### Work instruction:
Every line in the records below that holds the word "Visite" is to be copied.

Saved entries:
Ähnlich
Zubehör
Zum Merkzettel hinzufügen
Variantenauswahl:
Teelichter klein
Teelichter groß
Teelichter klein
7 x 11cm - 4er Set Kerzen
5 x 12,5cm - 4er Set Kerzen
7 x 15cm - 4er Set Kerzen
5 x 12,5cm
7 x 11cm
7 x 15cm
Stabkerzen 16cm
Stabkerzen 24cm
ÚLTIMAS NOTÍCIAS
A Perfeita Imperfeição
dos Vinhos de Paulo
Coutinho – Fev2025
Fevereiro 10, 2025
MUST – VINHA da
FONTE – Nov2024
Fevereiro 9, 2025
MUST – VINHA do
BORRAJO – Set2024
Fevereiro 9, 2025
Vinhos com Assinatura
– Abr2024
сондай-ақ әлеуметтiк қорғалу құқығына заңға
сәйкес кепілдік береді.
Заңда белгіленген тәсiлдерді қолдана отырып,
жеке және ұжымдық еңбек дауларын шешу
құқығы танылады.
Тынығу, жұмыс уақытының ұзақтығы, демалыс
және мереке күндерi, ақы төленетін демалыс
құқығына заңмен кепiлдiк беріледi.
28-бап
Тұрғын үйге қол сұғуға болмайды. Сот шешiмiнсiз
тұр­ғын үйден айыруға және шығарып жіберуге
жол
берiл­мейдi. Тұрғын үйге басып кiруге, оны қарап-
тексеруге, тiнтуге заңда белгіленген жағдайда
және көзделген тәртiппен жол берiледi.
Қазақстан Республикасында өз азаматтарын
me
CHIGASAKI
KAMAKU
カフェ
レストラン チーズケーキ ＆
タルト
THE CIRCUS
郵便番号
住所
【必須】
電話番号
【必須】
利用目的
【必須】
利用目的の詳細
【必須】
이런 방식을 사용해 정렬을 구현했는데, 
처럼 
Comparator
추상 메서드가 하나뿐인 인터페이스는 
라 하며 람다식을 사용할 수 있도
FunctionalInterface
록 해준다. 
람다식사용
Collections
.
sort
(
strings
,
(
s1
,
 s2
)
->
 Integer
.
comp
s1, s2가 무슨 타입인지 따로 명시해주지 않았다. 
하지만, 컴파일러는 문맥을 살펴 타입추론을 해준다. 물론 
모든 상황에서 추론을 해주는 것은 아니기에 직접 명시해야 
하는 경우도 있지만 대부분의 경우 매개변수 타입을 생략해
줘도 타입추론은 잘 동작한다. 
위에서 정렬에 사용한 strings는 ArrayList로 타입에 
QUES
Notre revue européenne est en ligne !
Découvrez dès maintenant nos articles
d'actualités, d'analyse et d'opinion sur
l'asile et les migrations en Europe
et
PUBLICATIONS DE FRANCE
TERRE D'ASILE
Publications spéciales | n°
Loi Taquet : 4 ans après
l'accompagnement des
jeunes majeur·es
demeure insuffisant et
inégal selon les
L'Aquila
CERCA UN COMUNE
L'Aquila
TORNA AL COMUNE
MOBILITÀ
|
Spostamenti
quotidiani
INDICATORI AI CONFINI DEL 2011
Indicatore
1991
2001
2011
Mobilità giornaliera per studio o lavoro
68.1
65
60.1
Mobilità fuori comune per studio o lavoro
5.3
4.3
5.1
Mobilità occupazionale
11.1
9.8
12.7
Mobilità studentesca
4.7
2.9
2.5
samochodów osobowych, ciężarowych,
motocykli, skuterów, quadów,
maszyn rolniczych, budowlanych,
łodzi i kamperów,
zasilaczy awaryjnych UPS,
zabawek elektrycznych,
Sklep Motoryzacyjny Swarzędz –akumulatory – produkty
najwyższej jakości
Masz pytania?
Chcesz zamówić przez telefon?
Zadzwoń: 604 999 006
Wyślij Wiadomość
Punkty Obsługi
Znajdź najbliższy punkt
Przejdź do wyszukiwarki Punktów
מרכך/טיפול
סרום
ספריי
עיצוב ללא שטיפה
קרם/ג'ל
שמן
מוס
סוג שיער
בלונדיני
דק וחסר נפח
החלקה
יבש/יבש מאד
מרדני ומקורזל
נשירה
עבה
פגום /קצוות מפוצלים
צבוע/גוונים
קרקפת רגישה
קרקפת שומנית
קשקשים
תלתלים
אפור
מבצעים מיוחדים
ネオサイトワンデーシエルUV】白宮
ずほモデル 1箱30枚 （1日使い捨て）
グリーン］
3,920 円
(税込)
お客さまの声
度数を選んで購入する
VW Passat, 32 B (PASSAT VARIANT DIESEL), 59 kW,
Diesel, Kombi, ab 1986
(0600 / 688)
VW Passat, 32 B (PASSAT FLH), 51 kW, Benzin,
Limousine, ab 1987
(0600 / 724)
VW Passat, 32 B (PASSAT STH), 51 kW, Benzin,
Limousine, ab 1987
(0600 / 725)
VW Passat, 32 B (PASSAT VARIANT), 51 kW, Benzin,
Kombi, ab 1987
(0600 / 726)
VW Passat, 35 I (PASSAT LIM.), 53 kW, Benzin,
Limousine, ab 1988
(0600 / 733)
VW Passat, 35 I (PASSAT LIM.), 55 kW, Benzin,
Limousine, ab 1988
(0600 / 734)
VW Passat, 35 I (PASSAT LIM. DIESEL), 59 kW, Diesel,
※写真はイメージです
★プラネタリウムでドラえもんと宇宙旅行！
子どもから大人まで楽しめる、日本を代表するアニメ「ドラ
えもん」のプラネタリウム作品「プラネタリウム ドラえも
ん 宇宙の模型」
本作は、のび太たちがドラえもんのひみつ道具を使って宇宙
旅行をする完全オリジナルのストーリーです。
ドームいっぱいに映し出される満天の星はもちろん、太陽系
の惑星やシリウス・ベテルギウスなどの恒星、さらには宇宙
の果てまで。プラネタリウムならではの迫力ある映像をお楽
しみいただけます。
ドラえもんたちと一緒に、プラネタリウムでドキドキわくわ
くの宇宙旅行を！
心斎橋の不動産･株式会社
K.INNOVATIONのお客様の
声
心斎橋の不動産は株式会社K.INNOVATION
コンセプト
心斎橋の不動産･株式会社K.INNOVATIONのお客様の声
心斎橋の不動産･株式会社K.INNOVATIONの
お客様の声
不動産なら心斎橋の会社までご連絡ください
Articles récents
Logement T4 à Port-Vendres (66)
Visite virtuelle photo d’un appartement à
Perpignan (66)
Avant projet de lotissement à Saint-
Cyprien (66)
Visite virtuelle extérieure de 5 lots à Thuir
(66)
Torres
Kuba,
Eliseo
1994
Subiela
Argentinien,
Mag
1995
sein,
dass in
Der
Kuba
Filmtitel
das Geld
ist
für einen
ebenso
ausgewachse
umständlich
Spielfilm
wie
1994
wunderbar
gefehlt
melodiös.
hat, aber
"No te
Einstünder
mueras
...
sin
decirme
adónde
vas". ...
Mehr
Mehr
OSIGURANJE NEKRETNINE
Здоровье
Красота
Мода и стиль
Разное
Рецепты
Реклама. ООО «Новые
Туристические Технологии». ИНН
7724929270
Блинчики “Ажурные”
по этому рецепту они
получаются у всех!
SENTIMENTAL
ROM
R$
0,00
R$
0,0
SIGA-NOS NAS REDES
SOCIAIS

### Output for this task:
Visite virtuelle photo d’un appartement à
Visite virtuelle extérieure de 5 lots à Thuir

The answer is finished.